• REQUIRED ACTION
Rewrite the records from the very start through the line containing "At 2018-05-08, list", swapping "category" for "group" and leaving everything else unchanged. Omit the pictures from your answer.

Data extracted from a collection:
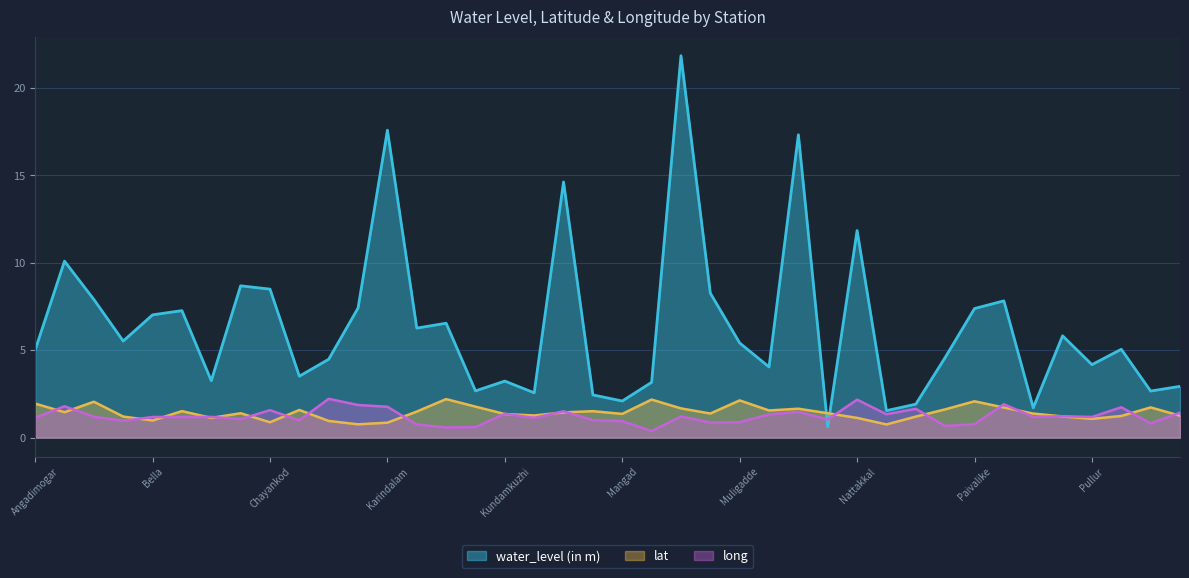

The value of water_level (in m) at Angadimogar is 2.8. True or false?

False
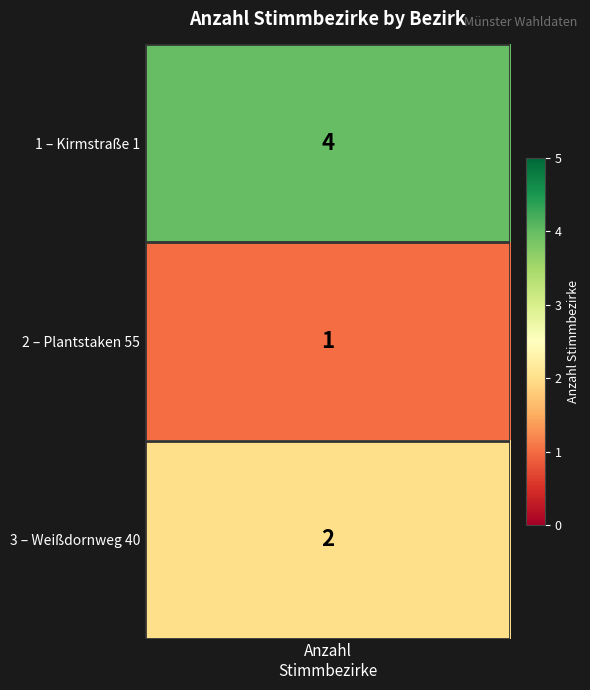

List the labels in order of value, largest first.

Bezirk 1, Bezirk 3, Bezirk 2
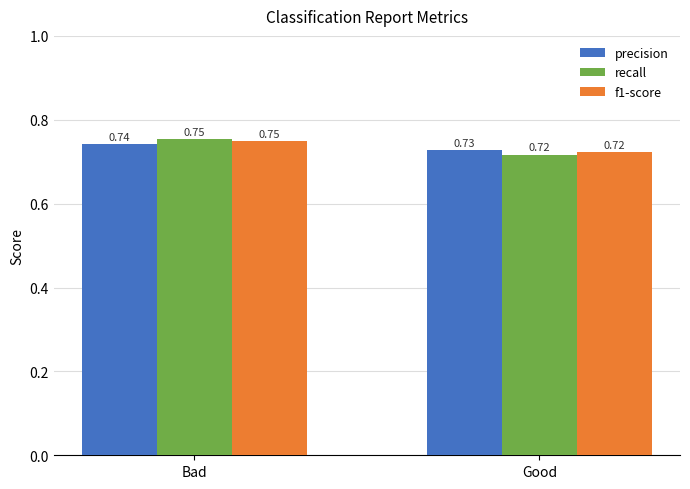

What is the sum of the precision values at Good and Bad?

1.5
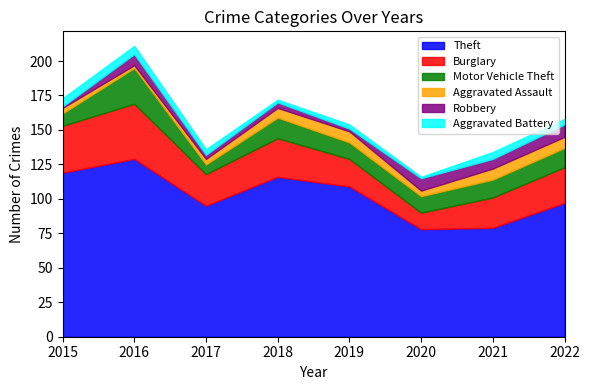

At which category is the sum across all series the highest?

2016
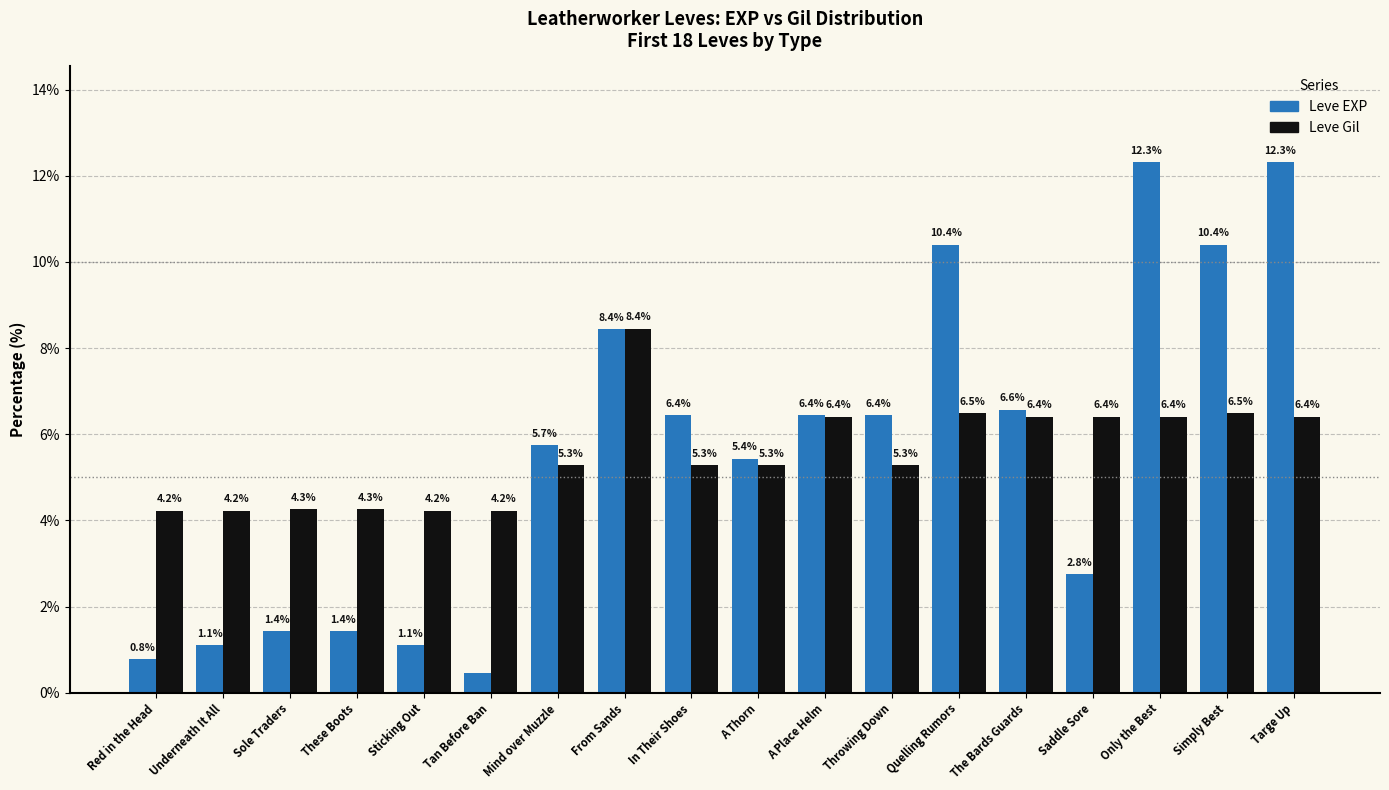

What is the difference between the highest and lowest values at Sticking Out?

3.1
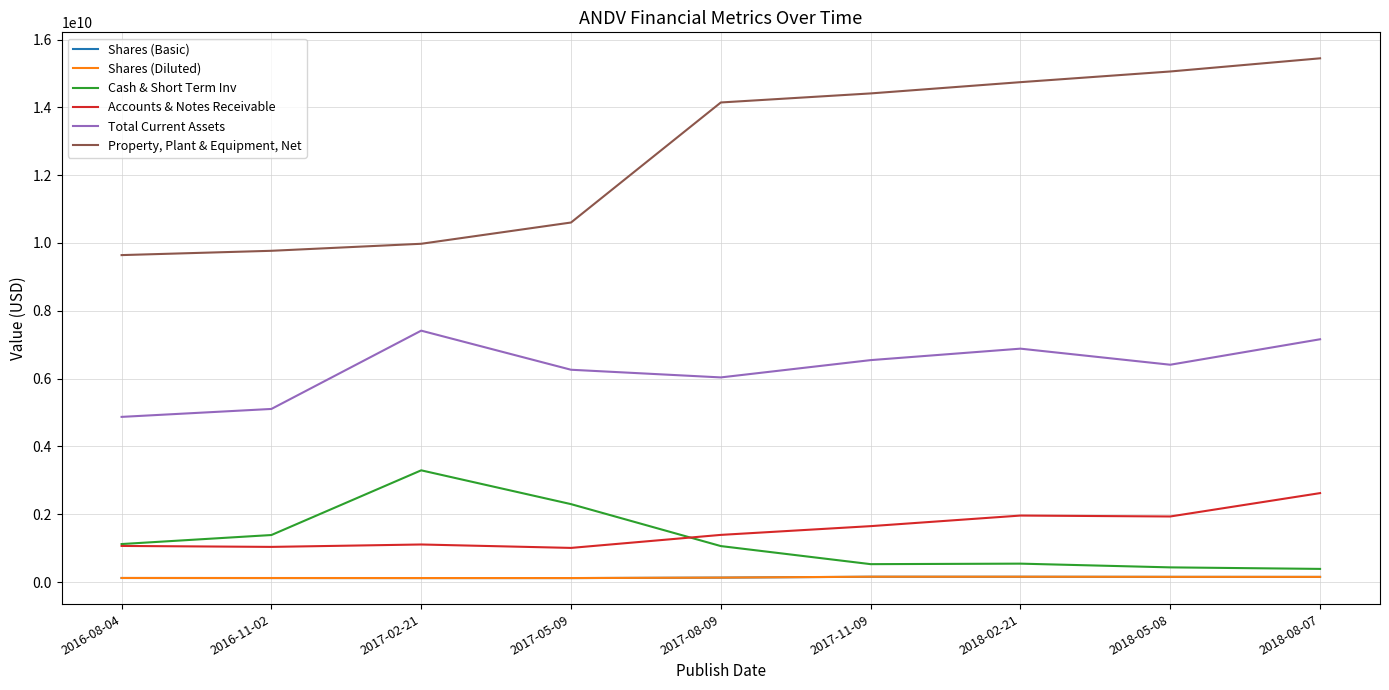

At 2018-05-08, list the series in order from smallest to largest.

Shares (Basic), Shares (Diluted), Cash & Short Term Inv, Accounts & Notes Receivable, Total Current Assets, Property, Plant & Equipment, Net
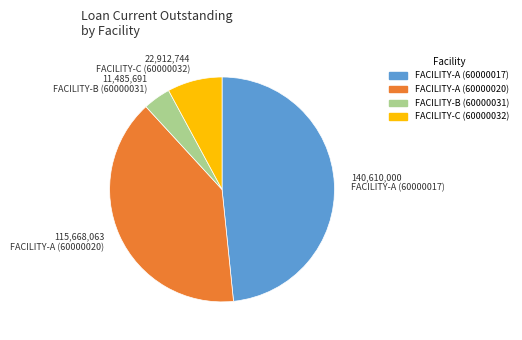

Does FACILITY-C (60000032) represent more than half of the total?

No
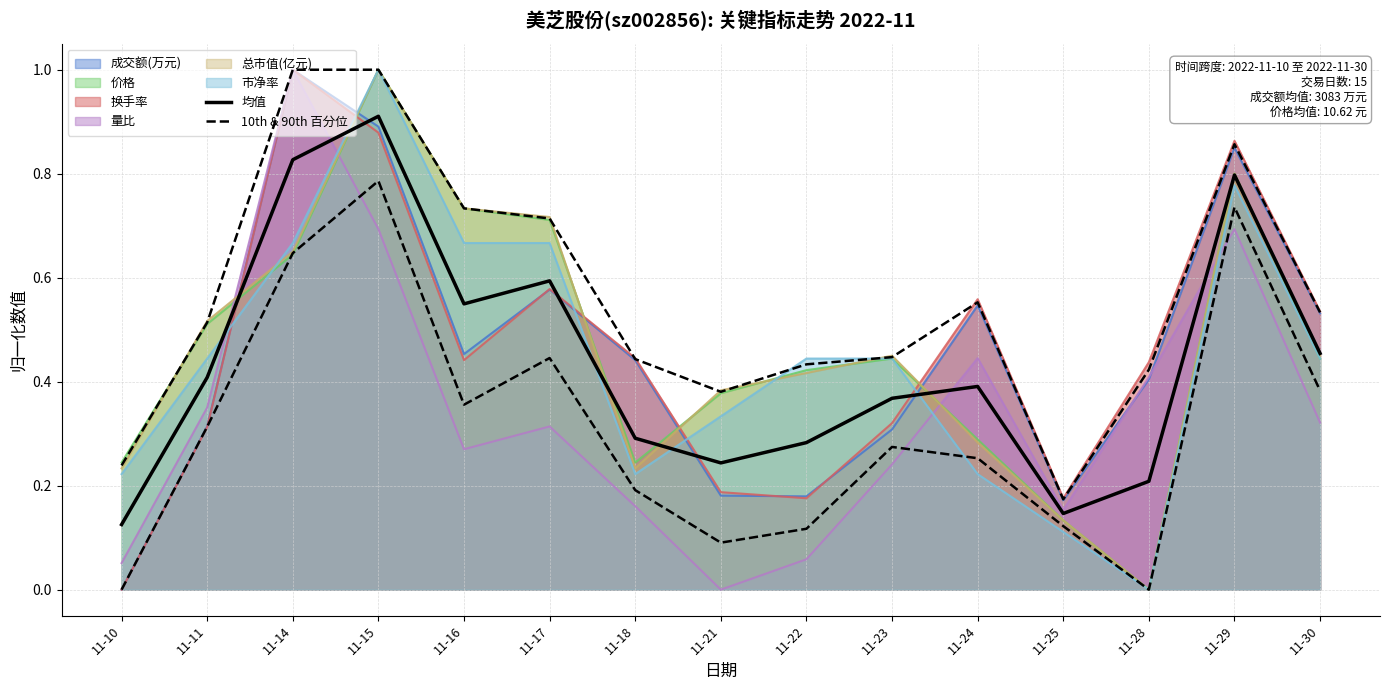

At which category is the sum across all series the highest?

11-15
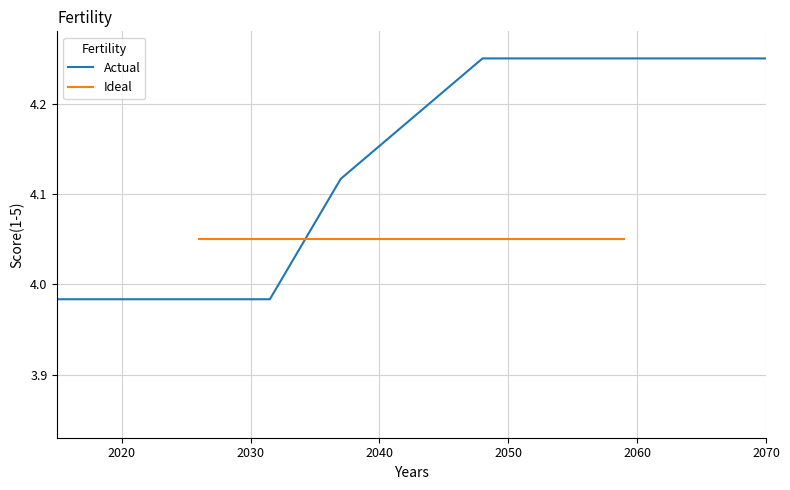

At how many categories does at least one series exceed 4?

9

• EXERCISE RESPONSE
The value of water_level (in m) at Angadimogar is 2.8. True or false?

False

List the labels in order of value, largest first.

Bezirk 1, Bezirk 3, Bezirk 2

What is the sum of the precision values at Good and Bad?

1.5

At which group is the sum across all series the highest?

2016

What is the difference between the highest and lowest values at Sticking Out?

3.1

At 2018-05-08, list the series in order from smallest to largest.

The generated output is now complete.